Tally the lines in the records underneath that contain the string "Član", and state the figure by itself.

*** Opening Records for processing ***

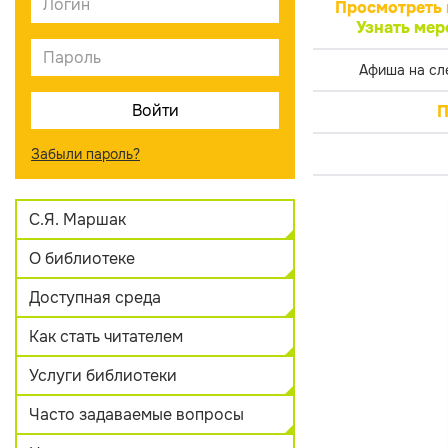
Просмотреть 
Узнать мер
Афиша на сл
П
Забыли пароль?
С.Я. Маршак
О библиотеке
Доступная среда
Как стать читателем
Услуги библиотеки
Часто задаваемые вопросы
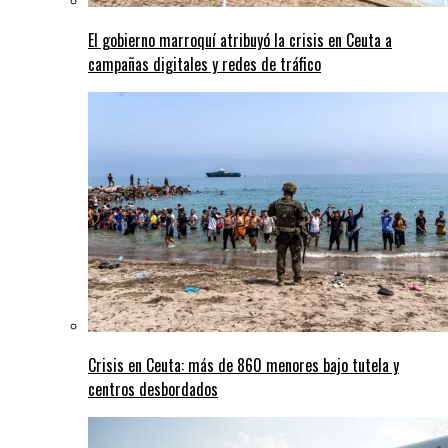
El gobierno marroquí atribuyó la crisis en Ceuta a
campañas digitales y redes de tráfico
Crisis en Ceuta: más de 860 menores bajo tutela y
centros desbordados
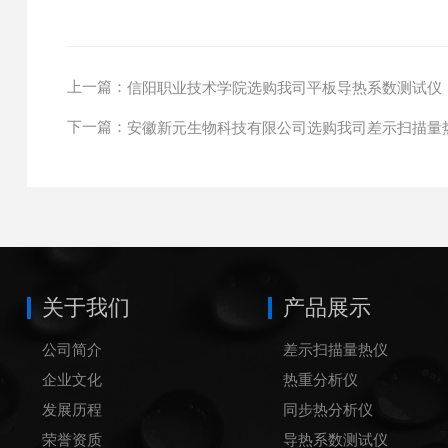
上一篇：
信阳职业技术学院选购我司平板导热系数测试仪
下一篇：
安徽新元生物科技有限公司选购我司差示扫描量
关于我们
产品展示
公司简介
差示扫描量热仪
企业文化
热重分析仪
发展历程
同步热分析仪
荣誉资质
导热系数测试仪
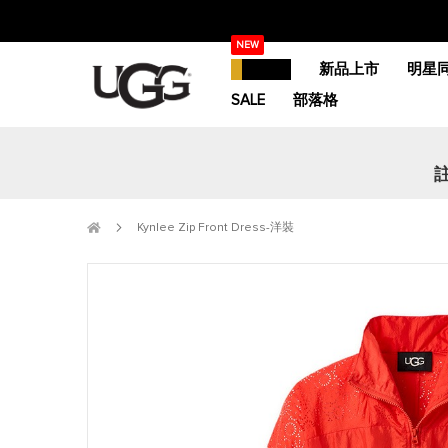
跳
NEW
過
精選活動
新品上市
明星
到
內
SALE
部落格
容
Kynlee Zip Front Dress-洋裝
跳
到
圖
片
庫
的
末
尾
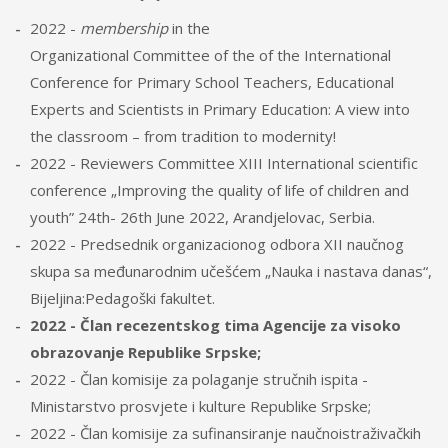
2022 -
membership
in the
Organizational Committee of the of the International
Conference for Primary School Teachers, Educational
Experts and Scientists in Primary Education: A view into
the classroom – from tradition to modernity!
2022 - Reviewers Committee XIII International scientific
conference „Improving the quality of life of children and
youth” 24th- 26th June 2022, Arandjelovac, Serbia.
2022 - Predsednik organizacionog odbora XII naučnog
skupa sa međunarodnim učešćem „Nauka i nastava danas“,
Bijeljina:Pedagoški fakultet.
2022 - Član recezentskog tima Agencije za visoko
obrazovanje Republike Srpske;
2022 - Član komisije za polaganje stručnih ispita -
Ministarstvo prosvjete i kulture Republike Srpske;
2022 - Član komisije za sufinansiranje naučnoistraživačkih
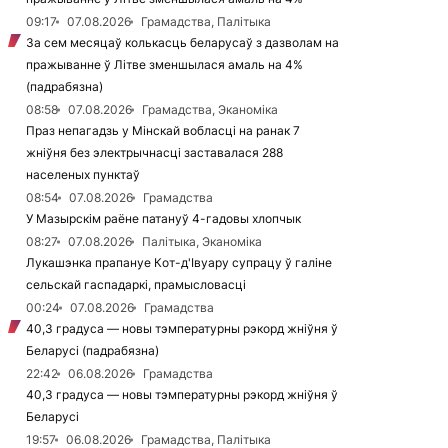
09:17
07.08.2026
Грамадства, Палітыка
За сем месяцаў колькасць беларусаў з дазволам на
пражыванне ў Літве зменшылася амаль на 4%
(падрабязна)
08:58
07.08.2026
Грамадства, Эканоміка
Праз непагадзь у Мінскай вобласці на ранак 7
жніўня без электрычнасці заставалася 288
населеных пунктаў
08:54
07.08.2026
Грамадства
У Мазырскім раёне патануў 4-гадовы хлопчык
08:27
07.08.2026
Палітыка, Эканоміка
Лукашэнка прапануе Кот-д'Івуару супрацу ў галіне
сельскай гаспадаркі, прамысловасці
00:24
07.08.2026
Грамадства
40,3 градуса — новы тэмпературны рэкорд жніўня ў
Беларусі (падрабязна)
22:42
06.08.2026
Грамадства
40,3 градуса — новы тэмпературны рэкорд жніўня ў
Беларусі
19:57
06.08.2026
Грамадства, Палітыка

*** Closing Records for processing ***
*** Opening Records for processing ***

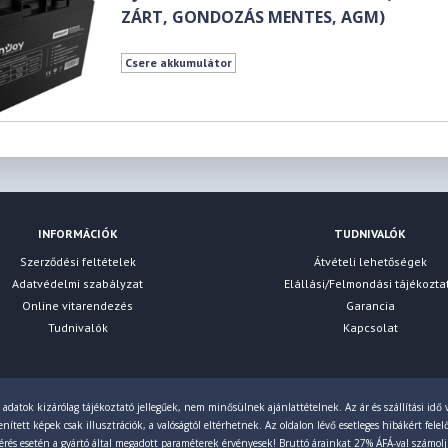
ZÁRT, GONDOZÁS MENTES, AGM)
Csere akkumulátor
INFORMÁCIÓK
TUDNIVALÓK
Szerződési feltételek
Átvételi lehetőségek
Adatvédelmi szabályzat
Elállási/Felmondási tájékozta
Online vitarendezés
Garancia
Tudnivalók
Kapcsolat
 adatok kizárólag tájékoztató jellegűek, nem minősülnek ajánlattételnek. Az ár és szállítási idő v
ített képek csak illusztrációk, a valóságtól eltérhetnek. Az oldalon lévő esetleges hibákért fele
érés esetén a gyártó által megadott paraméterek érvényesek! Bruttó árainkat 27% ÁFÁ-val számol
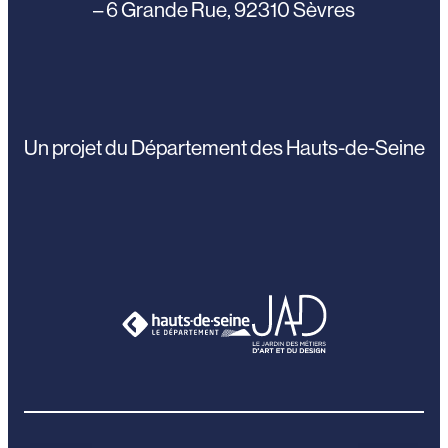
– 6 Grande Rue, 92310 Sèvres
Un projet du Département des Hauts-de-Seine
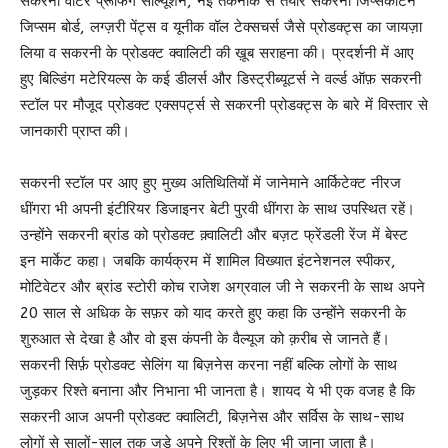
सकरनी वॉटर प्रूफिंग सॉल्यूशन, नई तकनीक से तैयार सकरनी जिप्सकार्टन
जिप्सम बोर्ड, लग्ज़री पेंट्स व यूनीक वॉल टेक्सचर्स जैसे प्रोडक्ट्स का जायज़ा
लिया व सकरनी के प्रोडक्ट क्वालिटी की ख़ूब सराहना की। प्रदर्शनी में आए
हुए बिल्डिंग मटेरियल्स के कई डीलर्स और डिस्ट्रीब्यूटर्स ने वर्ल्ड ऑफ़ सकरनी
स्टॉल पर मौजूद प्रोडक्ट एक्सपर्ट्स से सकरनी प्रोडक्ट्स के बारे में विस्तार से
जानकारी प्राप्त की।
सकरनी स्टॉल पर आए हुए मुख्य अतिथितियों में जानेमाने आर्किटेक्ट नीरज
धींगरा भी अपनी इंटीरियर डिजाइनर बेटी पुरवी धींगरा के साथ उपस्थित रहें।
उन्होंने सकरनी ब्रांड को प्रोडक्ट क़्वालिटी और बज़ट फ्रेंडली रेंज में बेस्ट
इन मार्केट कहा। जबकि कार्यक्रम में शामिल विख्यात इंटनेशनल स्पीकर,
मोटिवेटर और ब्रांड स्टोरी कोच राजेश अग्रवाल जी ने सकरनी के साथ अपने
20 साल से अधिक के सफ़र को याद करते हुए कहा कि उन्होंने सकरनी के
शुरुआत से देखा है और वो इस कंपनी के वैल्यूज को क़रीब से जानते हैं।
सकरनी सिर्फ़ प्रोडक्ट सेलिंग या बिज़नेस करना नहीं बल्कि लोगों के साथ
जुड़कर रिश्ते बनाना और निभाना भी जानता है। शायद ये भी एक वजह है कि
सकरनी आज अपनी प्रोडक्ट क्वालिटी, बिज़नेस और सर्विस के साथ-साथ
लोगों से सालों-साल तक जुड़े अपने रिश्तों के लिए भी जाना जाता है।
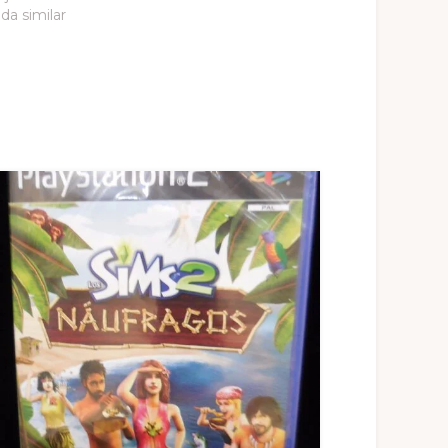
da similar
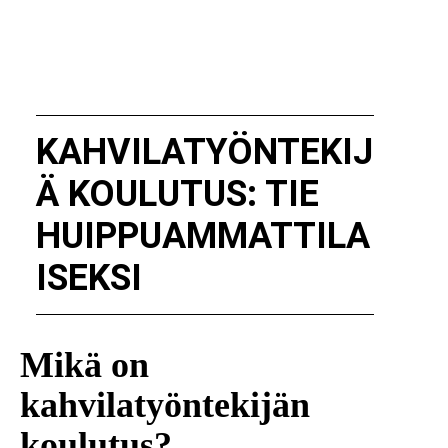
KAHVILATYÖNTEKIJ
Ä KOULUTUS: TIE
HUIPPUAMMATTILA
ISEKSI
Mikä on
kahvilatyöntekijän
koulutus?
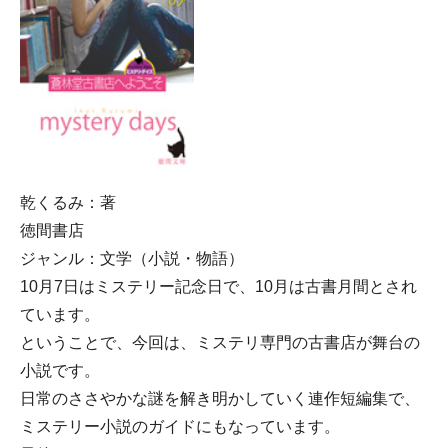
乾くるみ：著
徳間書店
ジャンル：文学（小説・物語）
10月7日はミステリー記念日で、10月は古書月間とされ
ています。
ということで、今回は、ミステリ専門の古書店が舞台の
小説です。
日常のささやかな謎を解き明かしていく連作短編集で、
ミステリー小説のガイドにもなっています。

*** Closing Records for processing ***

> Your response
3